Kolkata has been warming up to gender-neutral plays and gender-fluid performances of late. The city that has been instrumental in accepting many transitions over the years has also seen dramatic changes in theatre. Though gender-fluid performances can be traced back to jatra in Bengal, they were more out of compulsion. Women were not allowed to take part in them.
Now, Kolkata has more gender-neutral plays and gender-fluid performances. “I was the first one to do a festival like this in Kolkata about two years ago, where we spoke about gender roles in the performing arts. We addressed the issue and spoke about gender fluidity through dramatic performances. We had also felicitated Chapal Bhaduri and Sanatan Pal, the two leading female impersonators of their time,” said interdisciplinary artiste Sujoy Prosad Chatterjee, adding, “There, we had a scene from Macbeth, where I played Lady Macbeth and Biplab Dasgupta played the titular character. There’s also a scene from Merchant of Venice, where Sohini Sengupta played Shylock. At the festival, there were three male actors from Nandikar who essayed three heroines of Tagore.”
Sujoy Prosad played the character Rony Das, who dresse s up like his mother in her absence, in a play titled Happy Birthday. “My solo play, Happy Birthday, which was termed a queer play, was semi-autobiographical. Sheema Mukhopadhyay’s Maayer Moto also made a mark in the proscenium Bengali theatre space. Recently, Sohagdi (Sen) directed Sonata with three women, written by Mahesh Elkunchwar. Bratya Basu did Krishna Gahobar, which was about a homosexual professor addressing bigger issues rather than fighting only his own sexual priority,” Sujoy shared.
Sujoy thinks it’s fantastic to even make a transman play a man/woman or vice-versa. “I don’t think there is any reason for gender-boxing in theatre. I always maintain that Bangla theatre is gradually transgressing to newer forms and ideas. Bangla theatre was essentially a homophobic community. It has now moved on,” he added.
Is it a challenge?
While members of the LGBTQIA+ community are starting to find acceptance in society as well as in the performing arts, women playing men as part of an all-women theatre has also gained popularity. “The first time I was a part of a gender-fluid performance was when I played Shylock in college. I asked Prof Ananda Lal whether I can play the character because that’s the only one I found interesting enough to portray. It never crossed my mind that I was playing Shylock with a woman’s body or mind,” said theatre personality Sohini Sengupta, adding, “I did Bappaditya’s solo performance from Abanindranath Tagore’s Rajkahini. In our new play, Manush, I play a character which I essay alternately with a man. Nobody from our group ever questioned me about portraying the role.”
Sohini’s play director in college, Prof Ananda Lal, was prompt in casting women because he felt there was a need to alter the practice of stringent gender roles in the performing arts. “As a director of university theatre, I felt the injustice deeply, because I had a majority of actresses auditioning for most of my productions.
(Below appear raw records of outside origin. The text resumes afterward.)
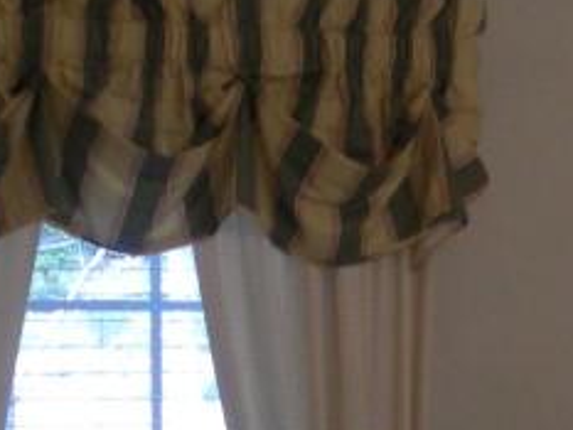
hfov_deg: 12.0
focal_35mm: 158
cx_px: 831
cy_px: 649
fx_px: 2617
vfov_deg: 9.2
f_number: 3.5
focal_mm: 6.3
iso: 142
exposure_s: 1/58.5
Naturally, I gravitated towards the best of these all-women plays — Ntozake Shange’s For Colored Girls Who Have Considered Suicide, Caryl Churchill’s Top Girls and Maria Fornes’ Fefu and Her Friends. All were extremely sensitive and moving texts,” he said, adding, “I tried other directorial concepts too, the most radical of which was Shakespeare’s Measure for Measure (a dark comedy about sexuality), in which I made my actresses perform the male roles and actors do the female roles.”
With changing times, acceptance has also been greater for such shows. Reputed theatre and film actor-director Ramanjit Kaur had a tough time when she tried to introduce her audience to gender-fluid performances back in 2011 in Kolkata with her group, The Creative Arts. “I started an all-women group with people from non-theatrical background and coined a new expression — ‘theatre for life’. It is theatre about empowerment and life beyond borders, caste, colour, religion, gender, mind and body. The project was a natural outcome of my thoughts about these issues. It was challenging because there is no parallel course like this. Homemakers and students are very keen on joining this group. I have also played a man in plays by other productions,” said Ramanjit, who is popular for her play, Beyond Borders.
Some put forward the question of what really defines gender neutrality in the performing arts. According to Debleena Tripathi, former theatre worker at Nandikar and PhD student and teaching assistant at Centre for Drama, Theatre and Performance Studies at University of Toronto, “Gender-neutral plays and dramas that involve cross-dressing are two very different categories for me. Speaking in the context of modern Kolkata theatre, plays often have a chorus section whose gender identity is not defined. In one sense, that is gender neutral. On the other hand, purposeful cross-dressing may be more political in agenda too, as was the case with my play, Ichchhaamoti.”